Эд заказал шампанское. Официант принес, разлил по бокалам, поставил в ведерко со льдом и ушел. Эд поднял бокал.

– Мне просто нужно выпить, но все же давай выпьем за что-нибудь. Например – за жизнь, чтобы она не переставала радовать нас сюрпризами.

– И чтобы мы сохранили способность им коваться.

Они чокнулись и выпили.

– Итак, – сказал Эд, снова наливая шампанского ей и себе, – ты хотела поговорить.

Сара уткнулась носом в бокал.

– Никак не соберусь с духом.

Эд пожал плечами.

– Нет в мире совершенства.

– Даже в американских лабораториях делают ошибки, – язвительно бросила Сара.

– Ты могла бы подать жалобу.

– Нет уж. Я всегда хотела иметь от тебя ребенка, Эд. Если уж мне не суждено было заполучить тебя, надо было иметь хоть твою частицу. Больше всего на свете я боялась потерять ребенка.
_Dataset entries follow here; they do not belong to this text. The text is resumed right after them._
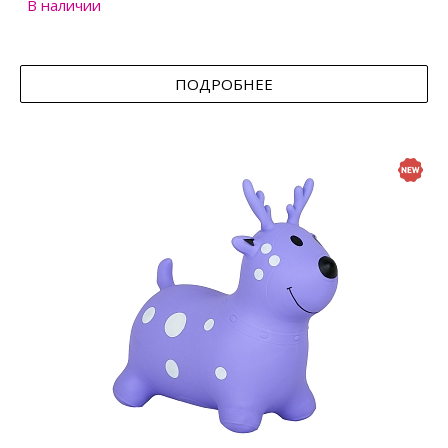
В наличии
ПОДРОБНЕЕ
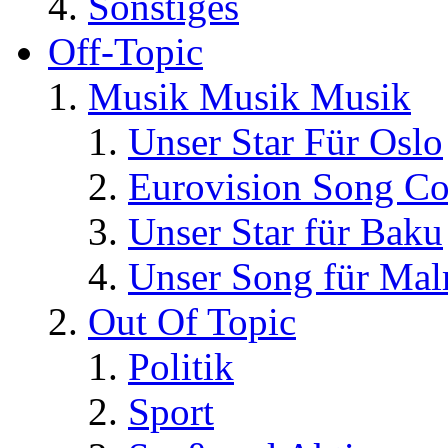
Sonstiges
Off-Topic
Musik Musik Musik
Unser Star Für Oslo
Eurovision Song Co
Unser Star für Baku
Unser Song für Ma
Out Of Topic
Politik
Sport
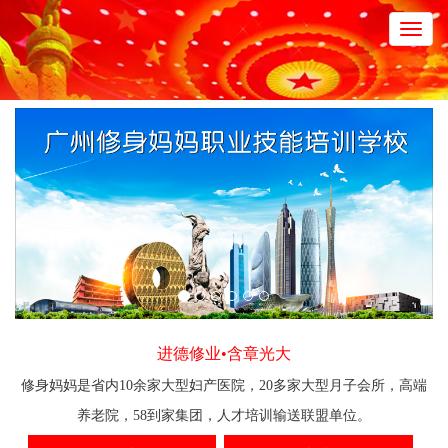
Toggl
navig
进德修业•含章光大
修身妈妈是省内10余家大型妇产医院，20多家大型月子会所，高端
养老院，58到家集团，人才培训输送联盟单位。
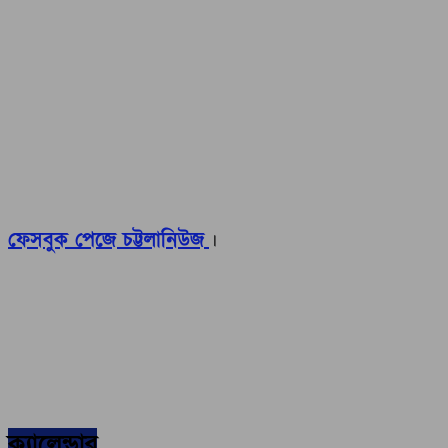
ফেসবুক পেজে চট্টলানিউজ
।
ক্যালেন্ডার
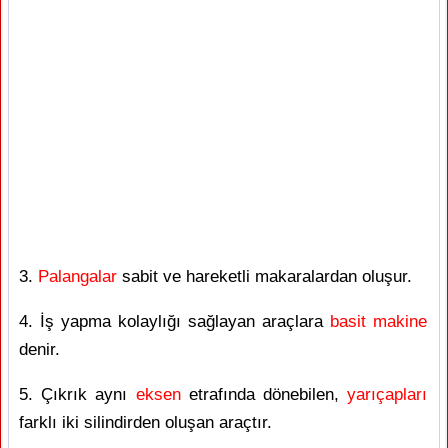
3.
Palangalar
sabit ve hareketli makaralardan oluşur.
4. İş yapma kolaylığı sağlayan araçlara
basit makine
denir.
5. Çıkrık aynı
eksen
etrafında dönebilen,
yarıçapları
farklı iki silindirden oluşan araçtır.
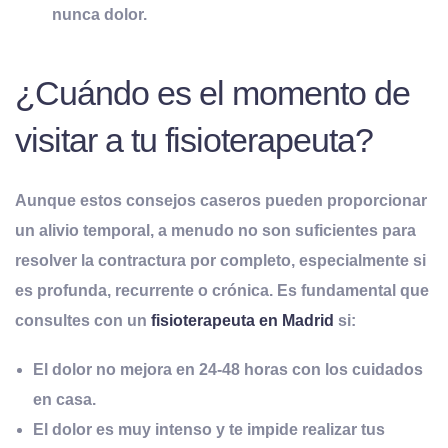
nunca dolor.
¿Cuándo es el momento de
visitar a tu fisioterapeuta?
Aunque estos consejos caseros pueden proporcionar
un alivio temporal, a menudo no son suficientes para
resolver la contractura por completo, especialmente si
es profunda, recurrente o crónica. Es fundamental que
consultes con un
fisioterapeuta
en Madrid
si:
El dolor
no mejora
en 24-48 horas con los cuidados
en casa.
El dolor es
muy intenso
y te impide realizar tus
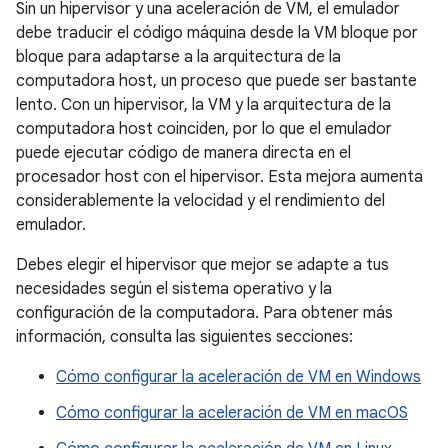
Sin un hipervisor y una aceleración de VM, el emulador
debe traducir el código máquina desde la VM bloque por
bloque para adaptarse a la arquitectura de la
computadora host, un proceso que puede ser bastante
lento. Con un hipervisor, la VM y la arquitectura de la
computadora host coinciden, por lo que el emulador
puede ejecutar código de manera directa en el
procesador host con el hipervisor. Esta mejora aumenta
considerablemente la velocidad y el rendimiento del
emulador.
Debes elegir el hipervisor que mejor se adapte a tus
necesidades según el sistema operativo y la
configuración de la computadora. Para obtener más
información, consulta las siguientes secciones:
Cómo configurar la aceleración de VM en Windows
Cómo configurar la aceleración de VM en macOS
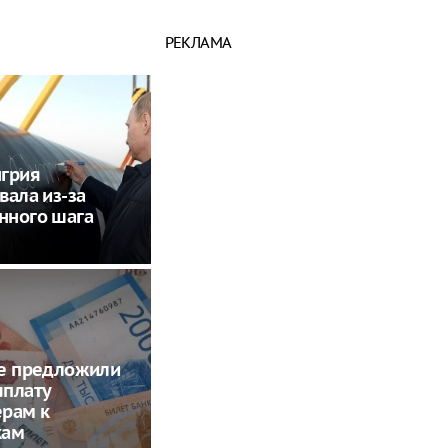
РЕКЛАМА
нгрия
вала из-за
нного шага
ме предложили
ыплату
ерам к
кам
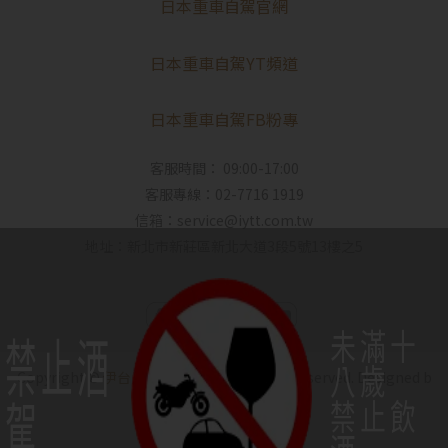
日本重車自駕官網
日本重車自駕YT頻道
日本重車自駕FB粉專
客服時間： 09:00-17:00
客服專線：02-7716 1919
信箱：service@iytt.com.tw
地址：新北市新莊區新北大道3段5號13樓之5
未滿十
禁止酒
八歲
Copyright ©
伊台貿｜IYO SAKE
All Rights Reserved.
Designed b
駕
禁止飲
y
CYBERBIZ
.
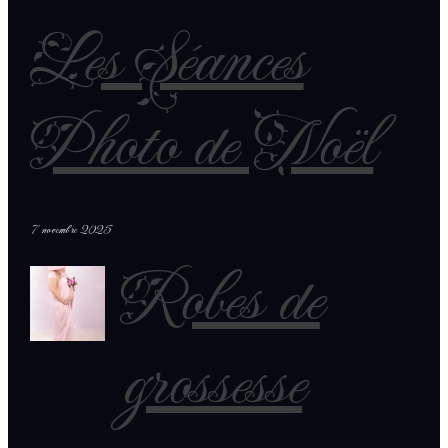
Les Séances
Photo de Noël
7 novembre 2025
Robes de
grossesse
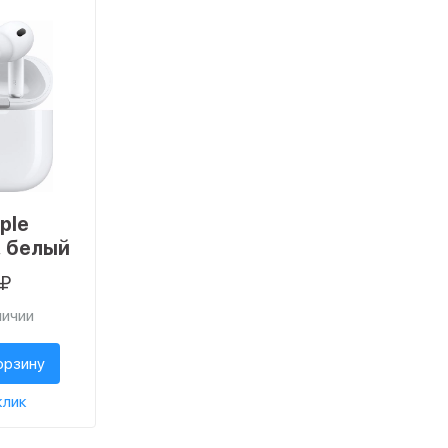
ple
, белый
0₽
личии
орзину
клик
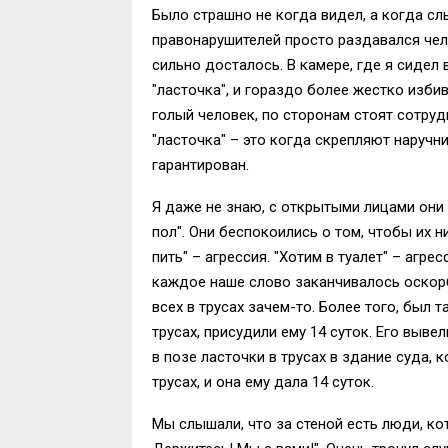
Было страшно не когда видел, а когда с
правонарушителей просто раздавался чело
сильно досталось. В камере, где я сидел 
"ласточка", и гораздо более жестко изби
голый человек, по сторонам стоят сотруд
"ласточка" – это когда скрепляют наручн
гарантирован.
Я даже не знаю, с открытыми лицами они 
пол". Они беспокоились о том, чтобы их 
пить" – агрессия. "Хотим в туалет" – агр
каждое наше слово заканчивалось оскорб
всех в трусах зачем-то. Более того, был 
трусах, присудили ему 14 суток. Его вывел
в позе ласточки в трусах в здание суда, 
трусах, и она ему дала 14 суток.
Мы слышали, что за стеной есть люди, ко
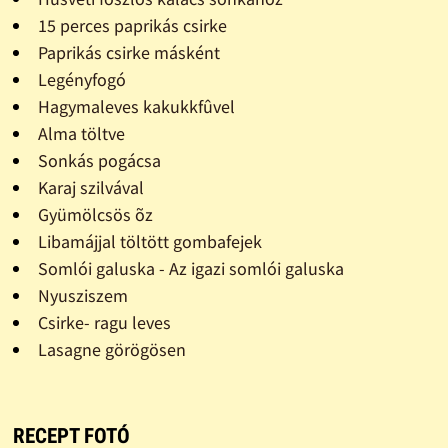
15 perces paprikás csirke
Paprikás csirke másként
Legényfogó
Hagymaleves kakukkfûvel
Alma töltve
Sonkás pogácsa
Karaj szilvával
Gyümölcsös õz
Libamájjal töltött gombafejek
Somlói galuska - Az igazi somlói galuska
Nyusziszem
Csirke- ragu leves
Lasagne görögösen
RECEPT FOTÓ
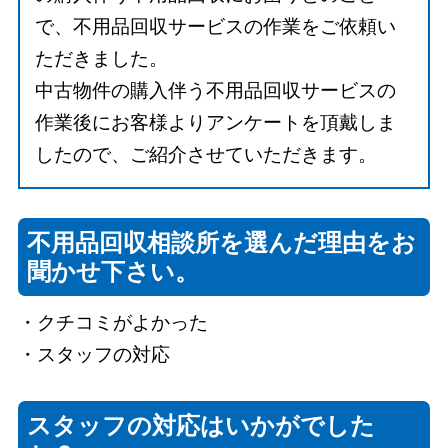
で、不用品回収サービスの作業をご依頼い
ただきました。
中古物件の購入伴う不用品回収サービスの
作業後にお客様よりアンケートを頂戴しま
したので、ご紹介させていただきます。
不用品回収相談所を選んだ理由をお
聞かせ下さい。
・クチコミがよかった
・スタッフの対応
スタッフの対応はいかがでした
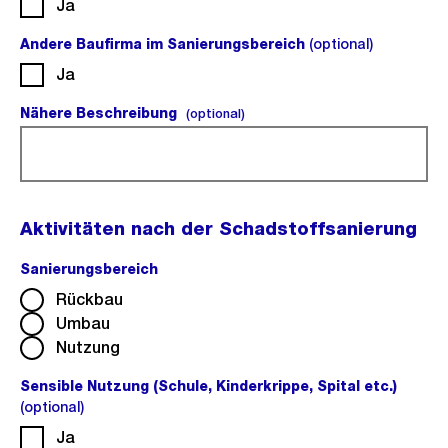
Ja
Andere Baufirma im Sanierungsbereich
(optional)
(optional).
Ja
Nähere Beschreibung
(optional).
(optional)
Aktivitäten nach der Schadstoffsanierung
Sanierungsbereich
(Pflichtfeld).
Rückbau
Umbau
Nutzung
Sensible Nutzung (Schule, Kinderkrippe, Spital etc.)
(optional)
(optional).
Ja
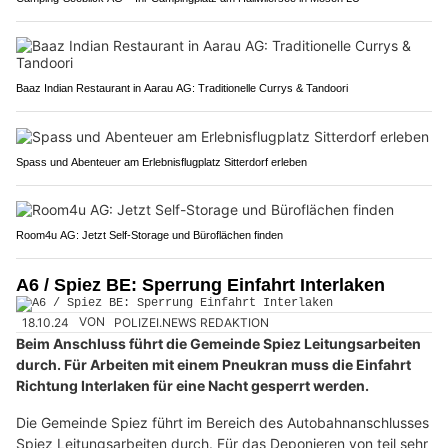
Baaz Indian Restaurant in Aarau AG: Traditionelle Currys & Tandoori
Spass und Abenteuer am Erlebnisflugplatz Sitterdorf erleben
Room4u AG: Jetzt Self-Storage und Büroflächen finden
A6 / Spiez BE: Sperrung Einfahrt Interlaken
18.10.24
VON
POLIZEI.NEWS REDAKTION
Beim Anschluss führt die Gemeinde Spiez Leitungsarbeiten
durch. Für Arbeiten mit einem Pneukran muss die Einfahrt
Richtung Interlaken für eine Nacht gesperrt werden.
Die Gemeinde Spiez führt im Bereich des Autobahnanschlusses
Spiez Leitungsarbeiten durch. Für das Deponieren von teil sehr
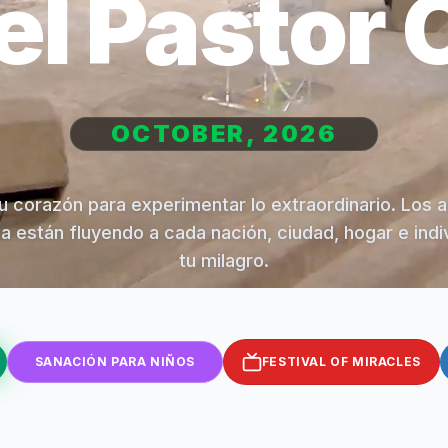
el Pastor 
OCTOBER, 2026
u corazón para experimentar lo extraordinario. Los 
na están fluyendo a cada nación, ciudad, hogar e indi
tu milagro.
SANACIÓN PARA NIÑOS
FESTIVAL OF MIRACLES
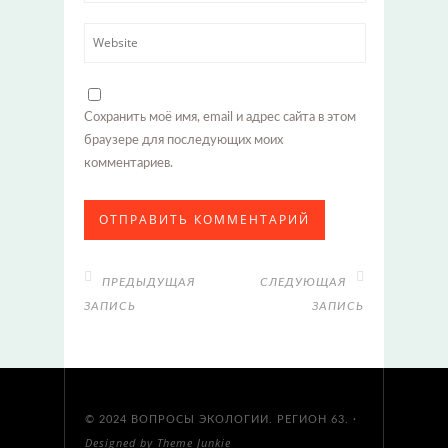
Сохранить моё имя, email и адрес сайта в этом
браузере для последующих моих
комментариев.
ПРЕДЫДУЩАЯ
СЛЕДУЮЩАЯ
ЗАПИСЬ
ЗАПИСЬ
© 2024
ВОПРОСЫ ЭКОЛОГИИ. РЕГИОН 63.
·
Designed by
Theme Junkie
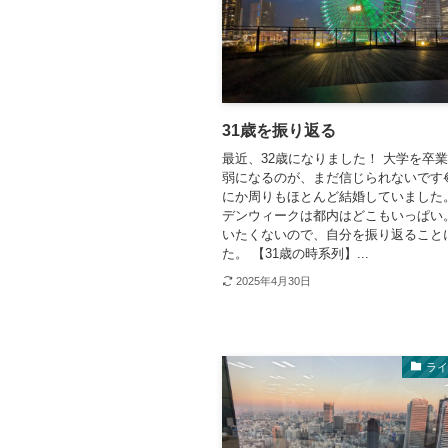
31歳を振り返る
最近、32歳になりました！ 大学を卒業
弱になるのが、まだ信じられないです
にか周りもほとんど結婚していました
デンウィークは都内はどこもいっぱい
いたくないので、自分を振り返ること
た。 【31歳の時系列】...
2025年4月30日
ラ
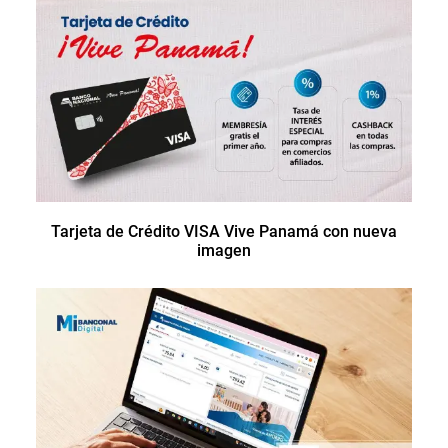
Tarjeta de Crédito VISA Vive Panamá con nueva
imagen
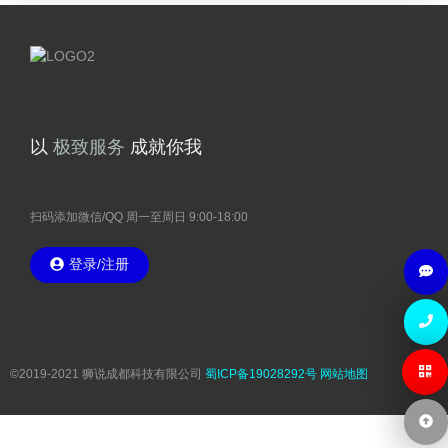
12
公司动态
网站签约动态 「君悦行租车」
May
精
以
成就你我
湛
务
技
服
12
致
术
极
公司动态
网站签约动态 「禹众科华」
May
扫码添加微信/QQ 周一至周日 9:00-18:00
登录/注册
13
常见问题
四川地区备案规则
Sep
©2019-2021 狮说成都科技有限公司
蜀ICP备19028292号
网站地图
自助建站帮助
13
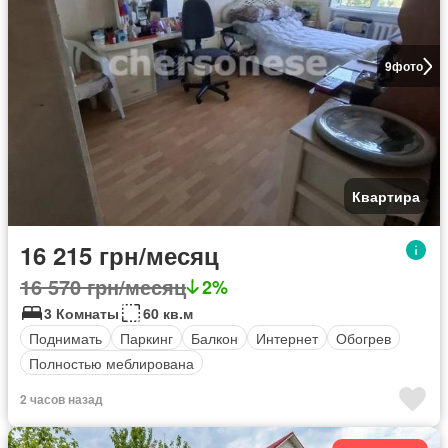
9
фото
Квартира
16 215 грн/месяц
16 570 грн/месяц
2%
3 Комнаты
60 кв.м
Поднимать
Паркинг
Балкон
Интернет
Обогрев
Полностью меблирована
2 часов назад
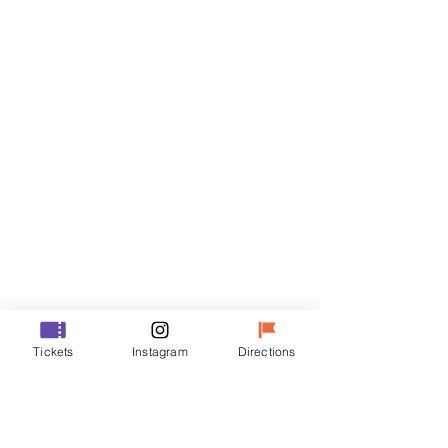
門票
銷售已完結
票券類型
VIP
價格
￦48,000
銷售已完結
票券類型
Tickets
Instagram
Directions
R
價格
￦35,000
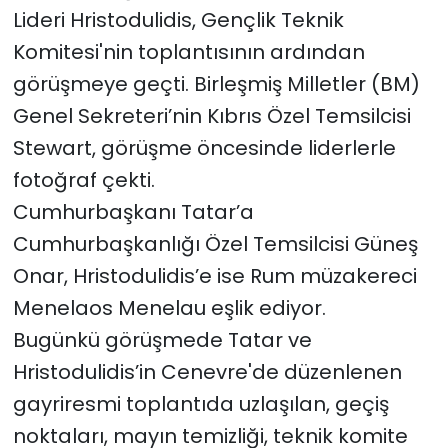
Lideri Hristodulidis, Gençlik Teknik
Komitesi'nin toplantısının ardından
görüşmeye geçti. Birleşmiş Milletler (BM)
Genel Sekreteri’nin Kıbrıs Özel Temsilcisi
Stewart, görüşme öncesinde liderlerle
fotoğraf çekti.
Cumhurbaşkanı Tatar’a
Cumhurbaşkanlığı Özel Temsilcisi Güneş
Onar, Hristodulidis’e ise Rum müzakereci
Menelaos Menelau eşlik ediyor.
Bugünkü görüşmede Tatar ve
Hristodulidis’in Cenevre'de düzenlenen
gayriresmi toplantıda uzlaşılan, geçiş
noktaları, mayın temizliği, teknik komite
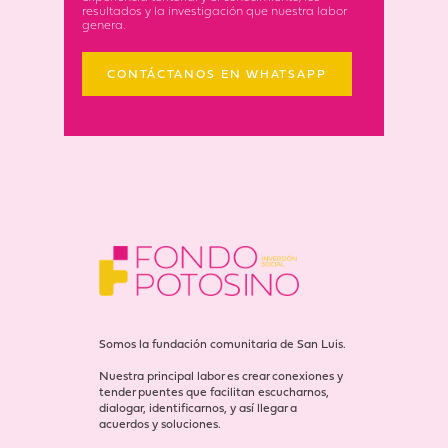
resultados y la investigación que nuestra labor
genera.
CONTÁCTANOS EN WHATSAPP
Somos la fundación comunitaria de San Luis.
Nuestra principal labor es crear conexiones y
tender puentes que facilitan escucharnos,
dialogar, identificarnos, y así llegar a
acuerdos y soluciones.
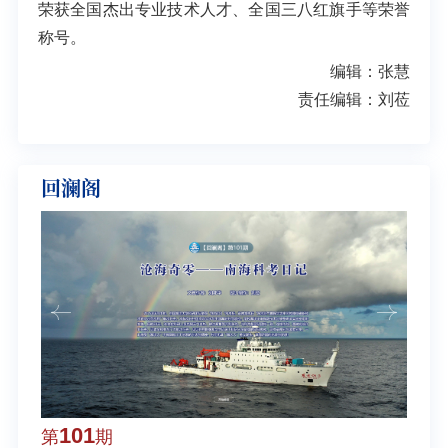
荣获全国杰出专业技术人才、全国三八红旗手等荣誉
称号。
编辑：张慧
责任编辑：刘莅
回澜阁
101
1
第
期
第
Во время беременности я заболела. Нервное истощение, эмоциональный шок и прочие дела. Поэтому я довольно поздно узнала о том, что беременна. Болезнь изменила картину беременности, и я была так плоха, что ничего не заметила. Когда я писала тебе то письмо, я еще ничего не знала.

– Я удивился, что ты об этом не упомянула.

– Я просто ничего не знала. Я была так подавлена, растеряна, удручена... Могла думать только об одном – что ты уехал. Я продолжала работать, посещала Джайлза, вставала по утрам, ложилась спать ночью. Однажды на дежурстве я потеряла сознание. Просто грохнулась на пол, когда ставила градусники. Пришла в себя только в машине «скорой помощи» по дороге домой. Мне велели быть крайне осторожной и сказали, что я на шестом месяце. Это было невероятно. Я сильно похудела, и никаких признаков живота не было. Но ошибки быть не могло. Мне велели лежать, не то я потеряю ребенка. Я была истощена и очень слаба. Если бы не соблюдала осторожность, мне грозил выкидыш. Это произошло в октябре. Где ты был в октябре 1944 года?

– Во Франции.

– Я ходила к павильону и пыталась представить, где ты сейчас. Я все время проводила гам. Осень стояла холодная, сырая, и я подолгу сидела и думала, что мне делать. В голове вертелись одни и те же мысли, я искала ответы на кучу вопросов. Молила о чуде: чтобы ты, как тогда, сошел с холма мне навстречу. Тогда все стало бы на свои места. И вот я сидела часами на берегу и ждала. Но ты ушел слишком далеко. Я осталась одна. Я строила разные планы на свою дальнейшую жизнь, но всегда выходило, что кому-то при этом будет плохо. И я решила из всех зол выбрать меньшее. Ты уехал. Я больше ничего не могла для тебя сделать и думала, что нетрудно жалеть о том, о чем не подозреваешь. Но я упустила одну возможность. Найти тебя, прибежать и сказать: «Прости, Эд. У меня будет ребенок».